The article includes an anecdote about a Roman Catholic priest who says his pre-Lenten programs designed to prepare people to sacrifice during Lent probably caused people to leave church.

“People don’t always like to hear about it,” Hanson said. “They want to have control, and sacrificing is giving up control.”

dustThe standard story explaining Ash Wednesday is good and necessary, but Amon really pushed the story forward and gave readers an even better understanding of the significance of the day and penitential season.

Los Angeles Times writer Francisco Vara-Orta took a spin on the traditional Ash Wednesday story by looking into how churches get their ashes.
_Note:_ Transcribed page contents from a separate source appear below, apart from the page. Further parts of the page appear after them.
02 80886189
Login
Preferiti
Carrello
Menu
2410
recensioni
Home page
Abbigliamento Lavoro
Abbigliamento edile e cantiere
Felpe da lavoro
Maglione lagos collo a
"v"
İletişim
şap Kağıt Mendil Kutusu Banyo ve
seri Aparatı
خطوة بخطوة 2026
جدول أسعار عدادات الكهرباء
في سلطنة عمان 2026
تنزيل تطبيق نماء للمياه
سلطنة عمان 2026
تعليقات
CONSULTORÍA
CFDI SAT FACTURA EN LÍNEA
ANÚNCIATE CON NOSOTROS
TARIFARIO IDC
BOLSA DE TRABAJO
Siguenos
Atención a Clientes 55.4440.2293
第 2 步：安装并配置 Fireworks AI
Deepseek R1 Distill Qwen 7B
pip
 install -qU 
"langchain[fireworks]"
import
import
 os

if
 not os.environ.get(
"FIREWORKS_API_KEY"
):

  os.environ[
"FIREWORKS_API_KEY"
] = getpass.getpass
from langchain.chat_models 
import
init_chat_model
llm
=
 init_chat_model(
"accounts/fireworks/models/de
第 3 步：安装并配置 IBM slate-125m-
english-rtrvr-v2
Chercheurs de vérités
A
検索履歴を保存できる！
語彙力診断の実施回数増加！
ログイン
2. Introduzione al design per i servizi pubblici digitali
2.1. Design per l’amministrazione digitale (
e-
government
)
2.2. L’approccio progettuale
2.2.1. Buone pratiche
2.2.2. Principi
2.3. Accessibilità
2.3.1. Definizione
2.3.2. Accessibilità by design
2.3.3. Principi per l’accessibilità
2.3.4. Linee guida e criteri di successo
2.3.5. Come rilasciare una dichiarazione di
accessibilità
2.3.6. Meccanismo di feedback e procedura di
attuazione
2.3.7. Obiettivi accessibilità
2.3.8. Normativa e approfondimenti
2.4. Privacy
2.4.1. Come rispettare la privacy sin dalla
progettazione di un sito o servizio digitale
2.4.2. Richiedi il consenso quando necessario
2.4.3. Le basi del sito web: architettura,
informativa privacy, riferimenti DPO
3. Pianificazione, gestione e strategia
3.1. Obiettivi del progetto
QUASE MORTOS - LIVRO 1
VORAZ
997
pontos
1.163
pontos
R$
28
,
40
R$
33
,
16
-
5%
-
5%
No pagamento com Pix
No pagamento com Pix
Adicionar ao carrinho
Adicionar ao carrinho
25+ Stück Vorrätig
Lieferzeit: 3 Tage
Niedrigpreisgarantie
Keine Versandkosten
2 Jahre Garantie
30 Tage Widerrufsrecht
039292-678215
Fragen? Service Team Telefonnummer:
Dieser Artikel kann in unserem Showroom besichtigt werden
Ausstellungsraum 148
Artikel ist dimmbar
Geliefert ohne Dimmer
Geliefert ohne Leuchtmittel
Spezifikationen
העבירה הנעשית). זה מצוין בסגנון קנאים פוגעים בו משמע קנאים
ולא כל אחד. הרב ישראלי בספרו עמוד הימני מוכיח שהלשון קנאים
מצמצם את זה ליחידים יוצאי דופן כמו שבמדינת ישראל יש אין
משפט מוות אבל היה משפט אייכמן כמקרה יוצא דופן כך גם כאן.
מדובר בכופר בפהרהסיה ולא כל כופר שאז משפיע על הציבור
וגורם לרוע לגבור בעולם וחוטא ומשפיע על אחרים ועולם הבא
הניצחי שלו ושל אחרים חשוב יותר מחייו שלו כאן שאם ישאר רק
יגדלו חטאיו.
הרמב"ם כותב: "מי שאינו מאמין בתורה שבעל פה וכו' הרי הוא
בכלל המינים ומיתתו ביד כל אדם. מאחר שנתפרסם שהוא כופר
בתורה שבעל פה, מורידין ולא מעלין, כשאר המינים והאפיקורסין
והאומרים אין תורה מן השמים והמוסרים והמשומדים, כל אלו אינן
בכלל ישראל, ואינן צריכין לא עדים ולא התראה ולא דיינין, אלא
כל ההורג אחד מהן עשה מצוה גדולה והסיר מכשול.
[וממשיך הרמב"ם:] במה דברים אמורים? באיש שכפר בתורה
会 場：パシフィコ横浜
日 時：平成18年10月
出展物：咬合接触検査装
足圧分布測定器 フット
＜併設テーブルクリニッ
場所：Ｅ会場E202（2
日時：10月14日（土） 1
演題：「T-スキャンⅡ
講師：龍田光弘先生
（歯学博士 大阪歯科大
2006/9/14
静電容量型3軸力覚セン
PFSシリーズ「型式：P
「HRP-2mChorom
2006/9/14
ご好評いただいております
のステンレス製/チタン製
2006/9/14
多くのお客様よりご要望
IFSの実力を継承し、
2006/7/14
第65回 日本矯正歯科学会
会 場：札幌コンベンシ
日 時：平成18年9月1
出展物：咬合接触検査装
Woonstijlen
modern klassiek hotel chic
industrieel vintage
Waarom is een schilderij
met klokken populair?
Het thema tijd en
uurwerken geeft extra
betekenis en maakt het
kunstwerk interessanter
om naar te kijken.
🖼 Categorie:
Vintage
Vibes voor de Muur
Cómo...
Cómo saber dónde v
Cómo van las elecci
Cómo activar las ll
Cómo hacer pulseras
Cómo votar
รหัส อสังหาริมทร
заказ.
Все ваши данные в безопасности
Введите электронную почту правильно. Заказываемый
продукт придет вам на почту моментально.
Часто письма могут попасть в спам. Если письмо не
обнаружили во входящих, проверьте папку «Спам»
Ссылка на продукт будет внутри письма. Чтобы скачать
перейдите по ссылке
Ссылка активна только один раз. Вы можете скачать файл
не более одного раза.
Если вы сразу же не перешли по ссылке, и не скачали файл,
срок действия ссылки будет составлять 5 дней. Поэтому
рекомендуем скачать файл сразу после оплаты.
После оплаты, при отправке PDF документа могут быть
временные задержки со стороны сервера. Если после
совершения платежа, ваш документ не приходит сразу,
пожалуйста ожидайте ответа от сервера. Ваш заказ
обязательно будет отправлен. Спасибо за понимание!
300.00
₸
Traditionally churches keep palm fronds from the previous year’s Palm Sunday celebrations, burn them and mix them with oil. But that’s changing, Vara-Orta finds out:

Some churches abandoned the practice because of the fire danger. Some responded to air quality laws.

At Our Mother of Good Counsel Church, a parishioner who for years made the ashes for Ash Wednesday died in the 1980s — and so did the parish’s practice of burning fronds from the previous Palm Sunday for the centuries-old rite.

So Our Mother of Good Counsel, like churches all over the country, began ordering ashes from a church supply store. Some churches buy them in person, others on the Internet.

The lengthy article discusses the church supply store business and extent of selling ashes. The one thing I wanted was a bit more discussion about the propriety of the change. While Vara-Orta quoted some folks defending their decision to purchase the ashes, it might have been interesting to talk to someone who didn’t think it was such a good idea. But it’s still a great new angle on an ancient story.